• DIRECTIONS
An exact copy of the listing below is the answer, with the pictures removed.

• EXERCISE DATA
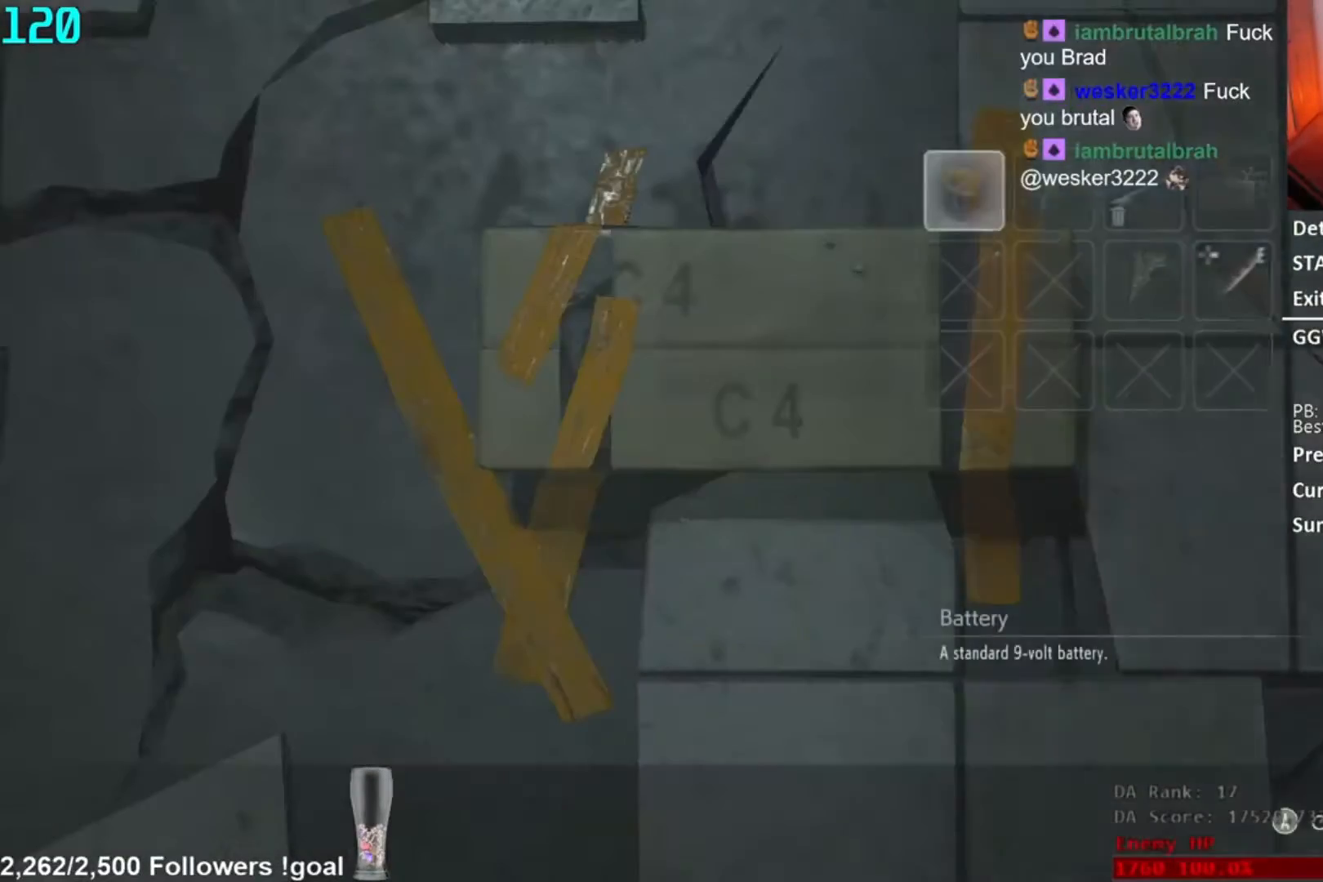
Gameplay with a controller (Xbox layout); each line is a JSON object with the inputs held at the frame after it. "button_events" lists button changes between this image and that frame as [ms after this image, input, new state], when the widget could be followed in between (sticks are given only as held states). Not read: L3 R3 left_stick.
{"buttons": ["DPAD_RIGHT"], "right_stick": "center", "button_events": [[33, "A", "down"], [116, "A", "up"], [166, "DPAD_UP", "down"], [233, "A", "down"], [250, "DPAD_UP", "up"], [350, "A", "up"], [367, "DPAD_RIGHT", "down"], [450, "DPAD_RIGHT", "up"], [500, "DPAD_RIGHT", "down"]]}
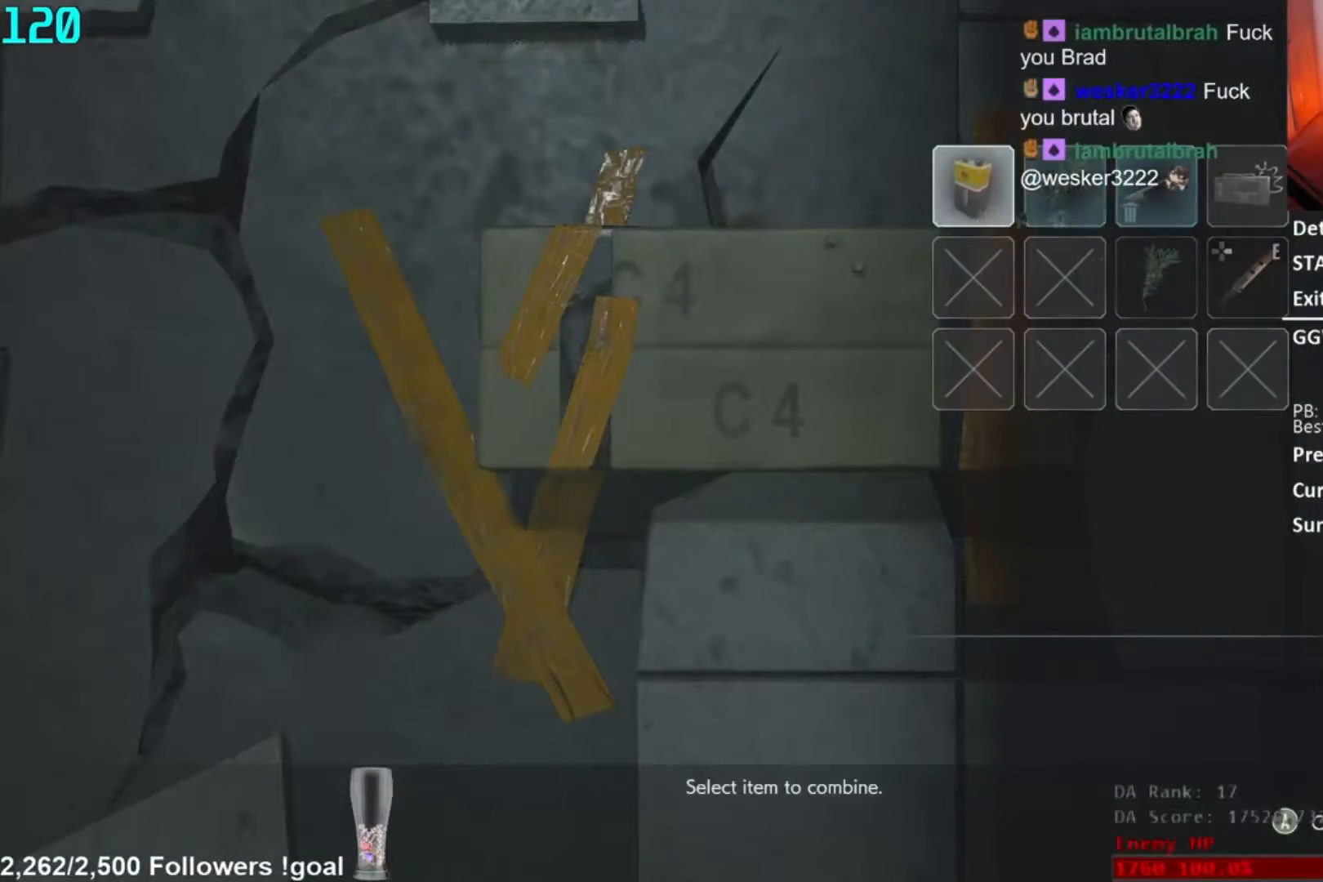
{"buttons": [], "right_stick": "center", "button_events": [[84, "DPAD_RIGHT", "up"], [100, "A", "down"], [184, "A", "up"]]}
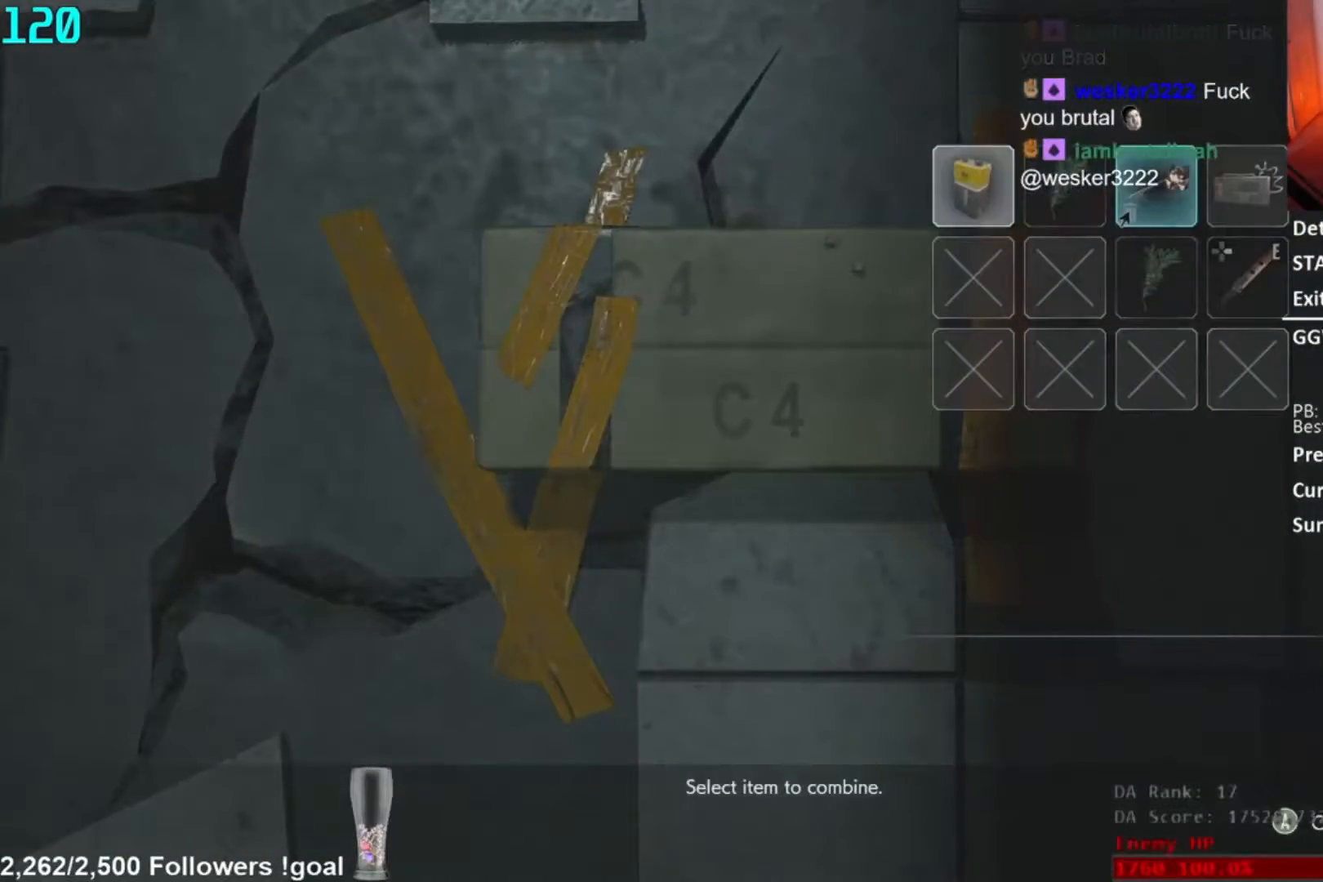
{"buttons": ["A"], "right_stick": "center", "button_events": [[33, "DPAD_RIGHT", "down"], [66, "A", "down"], [83, "DPAD_RIGHT", "up"], [116, "A", "up"], [166, "A", "down"], [216, "A", "up"], [300, "A", "down"], [383, "A", "up"], [433, "A", "down"]]}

• EXERCISE ANSWER
Gameplay with a controller (Xbox layout); each line is a JSON object with the inputs held at the frame after it. "button_events" lists button changes between this image and that frame as [ms after this image, input, new state], when the widget could be followed in between (sticks are given only as held states). Not read: L3 R3 left_stick.
{"buttons": ["DPAD_RIGHT"], "right_stick": "center", "button_events": [[33, "A", "down"], [116, "A", "up"], [166, "DPAD_UP", "down"], [233, "A", "down"], [250, "DPAD_UP", "up"], [350, "A", "up"], [367, "DPAD_RIGHT", "down"], [450, "DPAD_RIGHT", "up"], [500, "DPAD_RIGHT", "down"]]}
{"buttons": [], "right_stick": "center", "button_events": [[84, "DPAD_RIGHT", "up"], [100, "A", "down"], [184, "A", "up"]]}
{"buttons": ["A"], "right_stick": "center", "button_events": [[33, "DPAD_RIGHT", "down"], [66, "A", "down"], [83, "DPAD_RIGHT", "up"], [116, "A", "up"], [166, "A", "down"], [216, "A", "up"], [300, "A", "down"], [383, "A", "up"], [433, "A", "down"]]}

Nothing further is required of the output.